To determine the magnitude and impact of dysphagia in the general community.


A random sample of 1000 individuals of Sydney, Australia, were mailed a validated self-report questionnaire to assess dysphagia. Measured were dysphagia symptoms, potential mechanisms, risk factors, psychological disorders, quality of life and demographics.
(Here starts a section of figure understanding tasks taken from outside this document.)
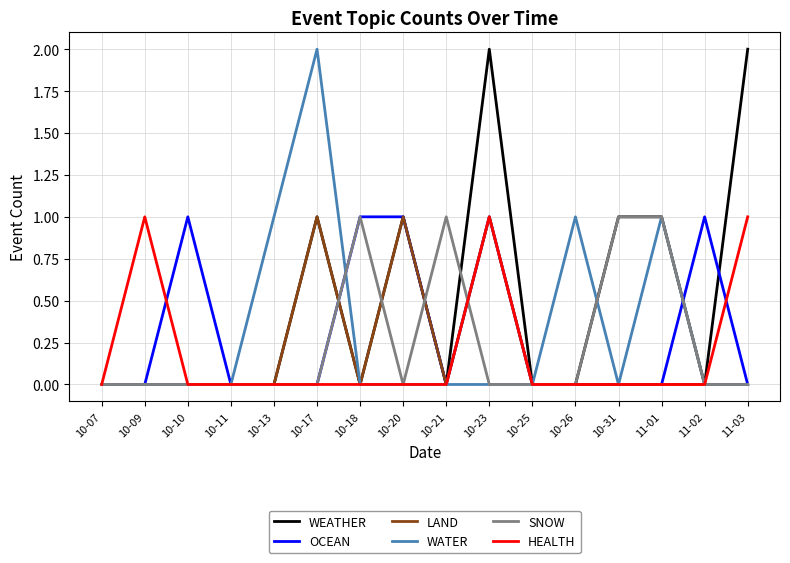

Reading left to right, list all the values displayed in this chart.

WEATHER: 10-07=0	10-09=0	10-10=0	10-11=0	10-13=0	10-17=1	10-18=0	10-20=1	10-21=0	10-23=2	10-25=0	10-26=0	10-31=1	11-01=1	11-02=0	11-03=2
OCEAN: 10-07=0	10-09=0	10-10=1	10-11=0	10-13=0	10-17=0	10-18=1	10-20=1	10-21=0	10-23=1	10-25=0	10-26=0	10-31=0	11-01=0	11-02=1	11-03=0
LAND: 10-07=0	10-09=0	10-10=0	10-11=0	10-13=0	10-17=1	10-18=0	10-20=1	10-21=0	10-23=1	10-25=0	10-26=0	10-31=0	11-01=0	11-02=0	11-03=0
WATER: 10-07=0	10-09=0	10-10=0	10-11=0	10-13=1	10-17=2	10-18=0	10-20=0	10-21=0	10-23=0	10-25=0	10-26=1	10-31=0	11-01=1	11-02=0	11-03=0
SNOW: 10-07=0	10-09=0	10-10=0	10-11=0	10-13=0	10-17=0	10-18=1	10-20=0	10-21=1	10-23=0	10-25=0	10-26=0	10-31=1	11-01=1	11-02=0	11-03=0
HEALTH: 10-07=0	10-09=1	10-10=0	10-11=0	10-13=0	10-17=0	10-18=0	10-20=0	10-21=0	10-23=1	10-25=0	10-26=0	10-31=0	11-01=0	11-02=0	11-03=1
The response rate of included subjects (n = 926) was 73% (n = 672). Dysphagia ever was reported by 16% (n = 110). Multiple logistic regression analysis found that odynophagia was independently associated with gastro-oesophageal reflux disease (GERD) (OR = 3.41, 95% CI: 1.16-10.04). Intermittent dysphagia was independently associated with GERD (OR = 2.96, 95% CI: 1.76-4.98) and anxiety (OR = 1.09, 95% CI: 1.01-1.19). The presence of progressive dysphagia was independently associated with depression (OR = 1.34, 95% CI: 1.07-1.67). Progressive dysphagia was independently associated with reduced 'general health' (OR = 0.95, 95% CI: 0.90-0.99), while intermittent dysphagia was associated with a reduction in the 'role physical' subscale (OR = 0.98, 95% CI: 0.97-0.99).


Dysphagia is remarkably common in the general population. GERD is a risk factor for dysphagia as well as odynophagia. Intermittent dysphagia was associated with anxiety, while progressive dysphagia was associated with depression.